“Num dia em que morreram mais de meia centena de civis na Faixa de Gaza, Israel celebrava os seus 70 anos de existência, os EUA incendiavam o Médio Oriente com a inauguração da sua embaixada em Jerusalém, o Irão estabelecia um prazo de 60 dias para preservar o acordo nuclear, a Catalunha (com metade dos dirigentes independentistas na prisão) elegia finalmente um novo presidente, as notícias em Portugal abriam com a notícia de um presidente de clube de futebol aborrecido com a vida”. Não é certamente por acaso que tal sucede.
Visto de fora, o futebol em Portugal não é um desporto, é uma doença. E é uma doença crónica e antiga. No início do milénio, em imagens que me ficaram na memória pelo seu absurdo, todos os três canais de televisão nacionais abriam com diretos em frente a um restaurante. Lá dentro, a jantar, estariam - na altura os jornalistas ainda não tinham a con- firmação - o presidente do FC Porto com um treinador de futebol. A “notícia” era que o treinador poderia estar a negociar a sua entrada no clube do norte. Como era possível dar tanto e tão doentio destaque ao futebol? Como era possível toda a comunicação social pôr o futebol, uma contratação de um clube de futebol, à frente de tudo o resto que acontecia no país e no mundo?
Muitos anos depois, no início desta semana, outra grande “notícia” a abrir os principais blocos noticiosos nacionais - louvável exceção a RTP. Desta vez o presidente do Sporting estaria prestes a suspender, ou não, o treinador do clube.
Foi no dia em que morreram mais de meia centena de civis na Faixa de Gaza, Israel celebrava os seus 70 anos de existência, os EUA incendiavam o Médio Oriente com a inauguração da sua embaixada em Jerusalém, o Irão estabelecia um prazo de 60 dias para preservar o acordo nuclear, a Catalunha (com metade dos dirigentes independentistas na prisão) elegia finalmente um novo presidente. Mas as notícias em Portugal abriam com a notícia de um presidente de clube de futebol aborrecido com a vida.
Nesse dia, em frente à Assembleia da República em Lisboa, manifestavam-se centenas de imigrantes contra a prepotência do Estado português, no ensino público anunciava-se a redução de vagas para estudantes e mais um caso de burla de militares ao Estado marcava a agenda noticiosa. Mas para os editores de notícias nacionais o evento mais importante do planeta eram os achaques mentais de um dirigente desportivo da Segunda Circular.
Depois, anteontem, terça-feira, a derradeira notícia: hooligans portugueses atacam jogadores e um treinador, com a particularidade de não atacarem uma equipa adversária, mas a própria equipa do clube a que pertencem. A distinção é tão importante como a velha máxima do jornalismo: notícia não é o cão que morde o homem, mas o homem que morde o cão. Agora sim, havia mesmo matéria noticiosa. Só que, em qualquer país onde o futebol é um desporto e não uma obsessão, seria uma notícia para o final de um telejornal, não para a abertura.
Apesar de a Alemanha ser um país onde o futebol é o desporto-rei e um antigo jogador ser conhecido como Kaiser, “o Imperador” (Franz Beckenbauer), no dia em que os telejornais abrissem com o estado de alma de um presidente de um clube de futebol, os diretores dos canais teriam de se demitir. O futebol é um tema habitualmente presente nos últimos minutos ou segundos dos noticiários. Em Portugal não. Se um canal de televisão passa mais de meia dúzia de dias sem dar destaque em primeiro plano ao futebol, aí sim, poderão rolar cabeças.
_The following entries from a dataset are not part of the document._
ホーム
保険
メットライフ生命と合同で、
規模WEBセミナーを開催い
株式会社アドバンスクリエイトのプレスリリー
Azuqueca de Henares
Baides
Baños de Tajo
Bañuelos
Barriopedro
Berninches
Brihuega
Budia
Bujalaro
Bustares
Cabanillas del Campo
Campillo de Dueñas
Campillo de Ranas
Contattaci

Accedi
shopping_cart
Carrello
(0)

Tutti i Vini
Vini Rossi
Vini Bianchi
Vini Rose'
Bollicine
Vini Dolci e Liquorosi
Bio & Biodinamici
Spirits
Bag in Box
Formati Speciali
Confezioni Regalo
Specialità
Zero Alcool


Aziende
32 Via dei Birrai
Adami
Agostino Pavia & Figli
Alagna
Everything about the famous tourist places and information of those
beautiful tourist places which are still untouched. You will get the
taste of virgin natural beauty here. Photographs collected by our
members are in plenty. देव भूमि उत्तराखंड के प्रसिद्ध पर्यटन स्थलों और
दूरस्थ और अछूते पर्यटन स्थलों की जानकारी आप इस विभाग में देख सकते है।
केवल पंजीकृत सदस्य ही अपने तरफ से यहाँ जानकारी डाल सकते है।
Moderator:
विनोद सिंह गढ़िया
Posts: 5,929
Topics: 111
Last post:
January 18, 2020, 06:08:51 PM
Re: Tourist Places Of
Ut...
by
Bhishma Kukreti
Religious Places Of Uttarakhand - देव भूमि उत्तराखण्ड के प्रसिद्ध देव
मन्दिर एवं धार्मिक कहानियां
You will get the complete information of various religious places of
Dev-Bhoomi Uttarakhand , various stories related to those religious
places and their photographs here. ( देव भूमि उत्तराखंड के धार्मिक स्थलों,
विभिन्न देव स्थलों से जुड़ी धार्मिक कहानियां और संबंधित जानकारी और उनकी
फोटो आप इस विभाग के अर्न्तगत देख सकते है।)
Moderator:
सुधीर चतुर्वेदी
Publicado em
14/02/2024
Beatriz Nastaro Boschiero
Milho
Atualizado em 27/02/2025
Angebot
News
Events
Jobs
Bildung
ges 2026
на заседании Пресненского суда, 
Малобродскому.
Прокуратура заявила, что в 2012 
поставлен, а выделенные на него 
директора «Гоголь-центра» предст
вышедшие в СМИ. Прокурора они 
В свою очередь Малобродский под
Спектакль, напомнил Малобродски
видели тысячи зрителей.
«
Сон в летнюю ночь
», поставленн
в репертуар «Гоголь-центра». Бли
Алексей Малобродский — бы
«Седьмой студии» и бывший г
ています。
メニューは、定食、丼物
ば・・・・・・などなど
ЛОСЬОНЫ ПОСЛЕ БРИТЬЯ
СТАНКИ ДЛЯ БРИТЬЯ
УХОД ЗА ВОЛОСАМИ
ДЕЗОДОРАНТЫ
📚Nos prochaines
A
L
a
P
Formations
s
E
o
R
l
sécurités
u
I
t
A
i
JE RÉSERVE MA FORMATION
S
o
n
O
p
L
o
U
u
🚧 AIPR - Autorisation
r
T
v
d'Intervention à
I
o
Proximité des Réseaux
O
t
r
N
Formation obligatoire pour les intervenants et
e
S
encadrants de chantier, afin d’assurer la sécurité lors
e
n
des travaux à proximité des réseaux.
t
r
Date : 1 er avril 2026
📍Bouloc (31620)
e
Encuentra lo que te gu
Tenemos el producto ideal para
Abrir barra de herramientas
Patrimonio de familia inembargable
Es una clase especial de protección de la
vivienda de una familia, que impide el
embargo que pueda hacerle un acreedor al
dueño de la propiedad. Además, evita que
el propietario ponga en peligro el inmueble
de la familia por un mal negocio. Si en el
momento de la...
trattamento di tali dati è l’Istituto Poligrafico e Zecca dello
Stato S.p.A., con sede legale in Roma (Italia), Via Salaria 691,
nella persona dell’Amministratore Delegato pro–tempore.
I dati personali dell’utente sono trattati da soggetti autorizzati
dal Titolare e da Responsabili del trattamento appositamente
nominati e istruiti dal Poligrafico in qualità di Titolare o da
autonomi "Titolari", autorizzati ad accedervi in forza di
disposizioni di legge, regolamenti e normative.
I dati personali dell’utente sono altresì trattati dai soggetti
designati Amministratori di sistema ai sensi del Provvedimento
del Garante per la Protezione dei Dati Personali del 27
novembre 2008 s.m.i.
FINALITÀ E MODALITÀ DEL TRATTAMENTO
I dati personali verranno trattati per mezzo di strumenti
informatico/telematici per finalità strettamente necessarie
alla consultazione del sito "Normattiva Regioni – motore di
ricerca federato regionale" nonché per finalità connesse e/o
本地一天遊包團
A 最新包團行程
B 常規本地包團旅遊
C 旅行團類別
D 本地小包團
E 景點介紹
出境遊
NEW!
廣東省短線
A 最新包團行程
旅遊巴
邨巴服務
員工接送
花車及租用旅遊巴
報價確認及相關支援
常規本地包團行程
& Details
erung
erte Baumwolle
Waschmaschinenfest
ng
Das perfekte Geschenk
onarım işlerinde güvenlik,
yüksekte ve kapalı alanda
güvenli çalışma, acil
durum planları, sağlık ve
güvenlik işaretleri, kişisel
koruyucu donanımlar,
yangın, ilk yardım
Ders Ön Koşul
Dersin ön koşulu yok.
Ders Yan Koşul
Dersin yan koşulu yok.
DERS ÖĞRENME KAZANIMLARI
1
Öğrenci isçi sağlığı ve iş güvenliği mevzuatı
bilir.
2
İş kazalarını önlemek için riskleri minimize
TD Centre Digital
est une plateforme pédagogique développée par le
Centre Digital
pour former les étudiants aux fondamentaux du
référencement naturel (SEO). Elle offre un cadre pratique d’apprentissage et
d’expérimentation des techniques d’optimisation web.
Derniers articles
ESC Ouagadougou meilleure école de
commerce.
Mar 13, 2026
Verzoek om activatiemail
Em Portugal, muito mais do que no resto da Europa, o futebol funciona como distração permanente da população. Enquanto os portugueses olham fixamente para os homens a correr atrás da bola no relvado, e para os negócios nos bastidores, ninguém liga realmente aos parlamentares nas bancadas da Assembleia da República e para os negócios dos deputados. Enquanto as pessoas se preocupam com os problemas de tesouraria de um clube de futebol, com os árbitros comprados e com os valores das transferências de jogadores, ninguém exige que se tirem consequências da venda ruinosa de setores estratégicos da economia, da perda de nove mil milhões de euros de dinheiro do Estado no BPN ou dos outros negócios escuros do Estado que enriquecem ex-governantes.
Na época em que há menos futebol, as televisões concentram as suas atenções nos incêndios, nos crimes de caçadeira, nos diretos das praias e nos festivais de música pelo país fora. O problema não é a saúde mental deste ou daquele presidente de clube de futebol ou treinador. Preocupante é a apatia e letargia de um país anestesiado pela clássica fórmula “pão e circo”.